● Problem details: Continue the mailing-list message below about passing D program arguments to glutInit, picking up from its final line.

● Text passage:
++++++
On 2011-07-04 18:59, Steven Schveighoffer wrote:
On Mon, 04 Jul 2011 12:51:48 -0400, Jacob Carlborg <d...@me.com> wrote:

On 2011-07-04 16:31, Jonathan Sternberg wrote:
glut has the function:

void glutInit( int* pargc, char** argv );

In order to use it. Since D has an ABI compatible with C, I should be
able to
write a D file with extern (C) on the glut functions. How would I
wrap this
function to be used with D arrays? Such as:

int main(string[] args)
{
glutInit( /* I don't know what to do here */ );
return 0;
}

Thanks.

It depends on what your needs are. If your not actually using the
arguments then you can pass in 0 and null, or 1 and the name of the
application.

A typical library that uses standardized arguments (i.e. parameters that
always mean the same thing across applications that use that library)
has a parameter pre-processing function such as this which "consume"
++++++
● Data records:
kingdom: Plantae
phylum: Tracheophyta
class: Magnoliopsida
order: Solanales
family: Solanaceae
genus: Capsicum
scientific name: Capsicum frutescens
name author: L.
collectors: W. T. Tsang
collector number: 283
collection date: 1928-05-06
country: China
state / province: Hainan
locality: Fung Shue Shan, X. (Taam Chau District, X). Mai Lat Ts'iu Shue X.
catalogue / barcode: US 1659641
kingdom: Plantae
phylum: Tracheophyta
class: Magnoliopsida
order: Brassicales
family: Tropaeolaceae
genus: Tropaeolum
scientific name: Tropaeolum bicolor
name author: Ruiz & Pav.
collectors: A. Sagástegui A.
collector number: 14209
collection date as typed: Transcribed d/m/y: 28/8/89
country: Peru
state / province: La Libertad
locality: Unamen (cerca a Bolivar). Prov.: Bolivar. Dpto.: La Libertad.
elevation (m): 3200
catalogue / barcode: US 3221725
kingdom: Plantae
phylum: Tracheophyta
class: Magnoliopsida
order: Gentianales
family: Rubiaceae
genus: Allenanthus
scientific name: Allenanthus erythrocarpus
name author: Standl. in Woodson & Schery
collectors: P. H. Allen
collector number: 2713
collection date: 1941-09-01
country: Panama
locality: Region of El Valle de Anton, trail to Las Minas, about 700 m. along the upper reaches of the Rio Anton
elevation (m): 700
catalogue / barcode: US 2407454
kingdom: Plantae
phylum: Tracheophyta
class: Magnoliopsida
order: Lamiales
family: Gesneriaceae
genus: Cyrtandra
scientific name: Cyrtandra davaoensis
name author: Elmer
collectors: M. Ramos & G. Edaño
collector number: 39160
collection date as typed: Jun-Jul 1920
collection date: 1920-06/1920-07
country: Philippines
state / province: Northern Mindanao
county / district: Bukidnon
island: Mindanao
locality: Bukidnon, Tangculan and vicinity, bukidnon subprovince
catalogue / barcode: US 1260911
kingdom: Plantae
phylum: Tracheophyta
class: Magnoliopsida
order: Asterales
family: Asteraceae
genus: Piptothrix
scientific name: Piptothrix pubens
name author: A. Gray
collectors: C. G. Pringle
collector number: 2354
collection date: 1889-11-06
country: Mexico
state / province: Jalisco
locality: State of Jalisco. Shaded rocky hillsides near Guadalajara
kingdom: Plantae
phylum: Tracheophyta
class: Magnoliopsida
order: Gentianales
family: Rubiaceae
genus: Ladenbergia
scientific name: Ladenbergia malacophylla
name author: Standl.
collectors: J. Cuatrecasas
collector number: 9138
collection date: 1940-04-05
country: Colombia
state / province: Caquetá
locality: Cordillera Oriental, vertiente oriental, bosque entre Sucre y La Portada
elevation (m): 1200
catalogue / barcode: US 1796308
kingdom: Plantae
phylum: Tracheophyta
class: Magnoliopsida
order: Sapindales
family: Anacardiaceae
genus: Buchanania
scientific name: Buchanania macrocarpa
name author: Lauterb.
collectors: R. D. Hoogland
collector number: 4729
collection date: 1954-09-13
++++++
● Answer to this problem:
their specific arguments from the command line. The idea is, you pass
the command line to those functions, the library processes its specific
arguments, removing them from the command line array, and then all
applications using that library have a way to control the library from
the command line. I think the first one I remember having this is X and
Xt. For example, most X-based applications you can pass
--display=mysystem:0 and it uses that display. The applications simply
use a libX function that processes those args from the command line and
never have to deal with it.

As an alternative, most platforms have an API for getting the
arguments passed to an application.

Mac OS X: extern (C) char*** _NSGetEnviron();
Posix: extern (C) extern char** environ;

Those get the environment variables, not the command line arguments.

Hehe. Wonder what I was thinking. Anyway, the platforms usually do have an API for that, second try:

Mac OS X:
extern(C) char*** _NSGetArgv();
extern(C) int* _NSGetArgc();

Linux:
I read somewhere you could read from /proc/<pid>/cmdline
Where <pid> is the process id.

Don't know about Windows.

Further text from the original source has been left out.